Transformers 4.6.0 on SageMaker?

Hi all,

Is there a timeline for when Transformers 4.6.0 will be supported in the HuggingFace SDK on SageMaker?

I’ve recently been having issues with CUDA running out of memory while training a distilBert model:

RuntimeError: CUDA out of memory. Tried to allocate 6.87 GiB (GPU 0; 15.78 GiB total capacity; 7.35 GiB already allocated; 2.79 GiB free; 11.78 GiB reserved in total by PyTorch)

It seems like this has been acknowledged and fixed in a recent commit - also similarly described here. Looks like this has also been added to Transformers 4.6.0 and I can confirm that using this latest version (without the HuggingFace SDK) fixes the OOM issues for me.

When configuring the HuggingFace estimator, it seems like the latest supported version of Transformers is version 4.5.0

ValueError: Unsupported huggingface version: 4.6.0. You may need to upgrade your SDK version (pip install -U sagemaker) for newer huggingface versions. Supported huggingface version(s): 4.4.2, 4.5.0, 4.4, 4.5.

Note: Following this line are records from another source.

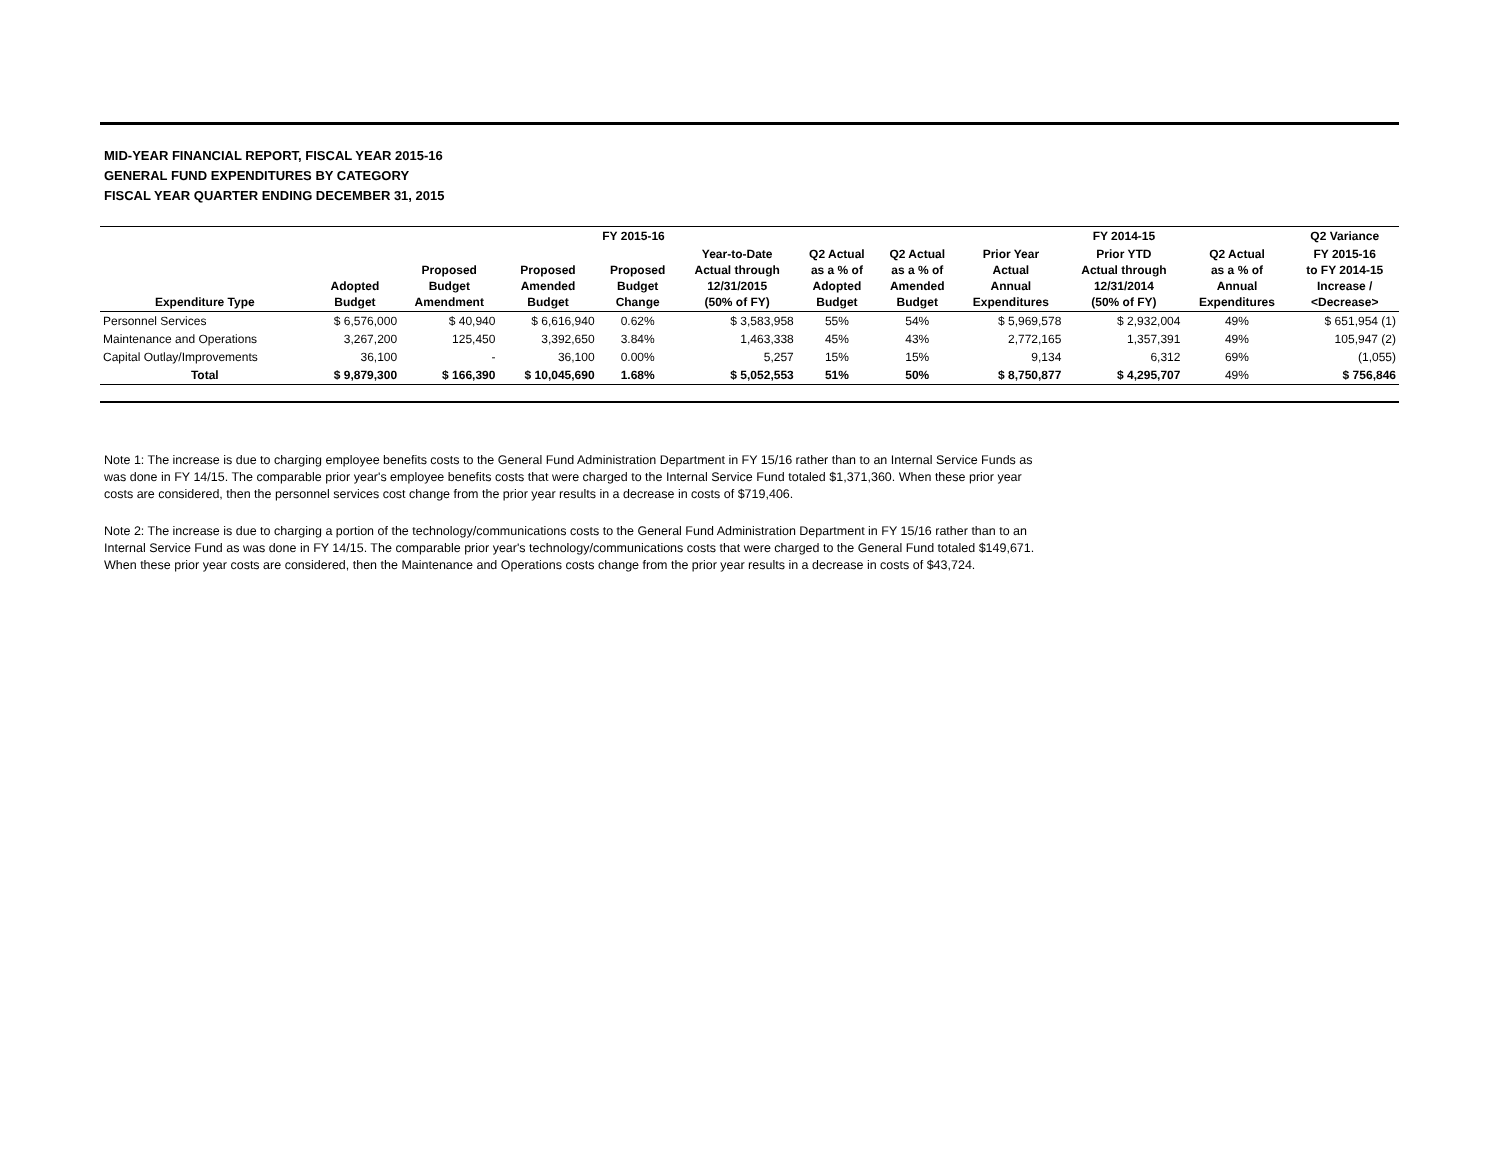MID-YEAR FINANCIAL REPORT, FISCAL YEAR 2015-16
GENERAL FUND EXPENDITURES BY CATEGORY
FISCAL YEAR QUARTER ENDING DECEMBER 31, 2015
| | FY 2015-16 | | | | | | | FY 2014-15 | | | Q2 Variance |
| --- | --- | --- | --- | --- | --- | --- | --- | --- | --- | --- | --- |
| Expenditure Type | Adopted Budget | Proposed Budget Amendment | Proposed Amended Budget | Proposed Budget Change | Year-to-Date Actual through 12/31/2015 (50% of FY) | Q2 Actual as a % of Adopted Budget | Q2 Actual as a % of Amended Budget | Prior Year Actual Annual Expenditures | Prior YTD Actual through 12/31/2014 (50% of FY) | Q2 Actual as a % of Annual Expenditures | FY 2015-16 to FY 2014-15 Increase / <Decrease> |
| Personnel Services | $ 6,576,000 | $ 40,940 | $ 6,616,940 | 0.62% | $ 3,583,958 | 55% | 54% | $ 5,969,578 | $ 2,932,004 | 49% | $ 651,954 (1) |
| Maintenance and Operations | 3,267,200 | 125,450 | 3,392,650 | 3.84% | 1,463,338 | 45% | 43% | 2,772,165 | 1,357,391 | 49% | 105,947 (2) |
| Capital Outlay/Improvements | 36,100 | - | 36,100 | 0.00% | 5,257 | 15% | 15% | 9,134 | 6,312 | 69% | (1,055) |
| Total | $ 9,879,300 | $ 166,390 | $ 10,045,690 | 1.68% | $ 5,052,553 | 51% | 50% | $ 8,750,877 | $ 4,295,707 | 49% | $ 756,846 |
Note 1: The increase is due to charging employee benefits costs to the General Fund Administration Department in FY 15/16 rather than to an Internal Service Funds as was done in FY 14/15. The comparable prior year's employee benefits costs that were charged to the Internal Service Fund totaled $1,371,360. When these prior year costs are considered, then the personnel services cost change from the prior year results in a decrease in costs of $719,406.
Note 2: The increase is due to charging a portion of the technology/communications costs to the General Fund Administration Department in FY 15/16 rather than to an Internal Service Fund as was done in FY 14/15. The comparable prior year's technology/communications costs that were charged to the General Fund totaled $149,671. When these prior year costs are considered, then the Maintenance and Operations costs change from the prior year results in a decrease in costs of $43,724.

Does anyone have an idea of when we can expect version 4.6.0 to be supported?

Thanks!

hey @nreamaroon,

We already opened a PR for a DLC with transformers 4.6.0. I hope we can get as merged as soon as possible.

3 Likes

Hi @philschmid -

Thank you for all your work on this. I have just tried to use Transformers version 4.6.0 in a Huggingface estimator in Sagemaker, but get the same error as reported by @nreamaroon

ValueError: Unsupported huggingface version: 4.6. You may need to upgrade your SDK version (pip install -U sagemaker) for newer huggingface versions. Supported huggingface version(s): 4.4.2, 4.5.0, 4.4, 4.5.

I saw that the PR that you referenced has now been merged so am wondering if there’s anything else I need to do in order to be able to use Transformers version 4.6.0?

Thanks again!

Hi @benG,

There were some issues with the python sdk. But it is now merged and should be released tomorrow. You can use the new sagemaker-sdk with pip install git+https://github.com/aws/sagemaker-python-sdk.git or you can wait until tomorrow and install pip install sagemaker and then define transformers_version='4.6' (4.6.1).

huggingface_estimator = HuggingFace(entry_point='train.py',
                            source_dir='./scripts',
                            instance_type='ml.p3.2xlarge',
                            instance_count=1,
                            role=role,
                            transformers_version='4.6',
                            pytorch_version='1.7',
                            py_version='py36',
                            hyperparameters = hyperparameters)
2 Likes

Hi @philschmid.

In the AWS SageMaker HF workshops notebooks, we need to install the following versions
!pip install "sagemaker>=2.48.0" "transformers==4.6.1" "datasets[s3]==1.6.2"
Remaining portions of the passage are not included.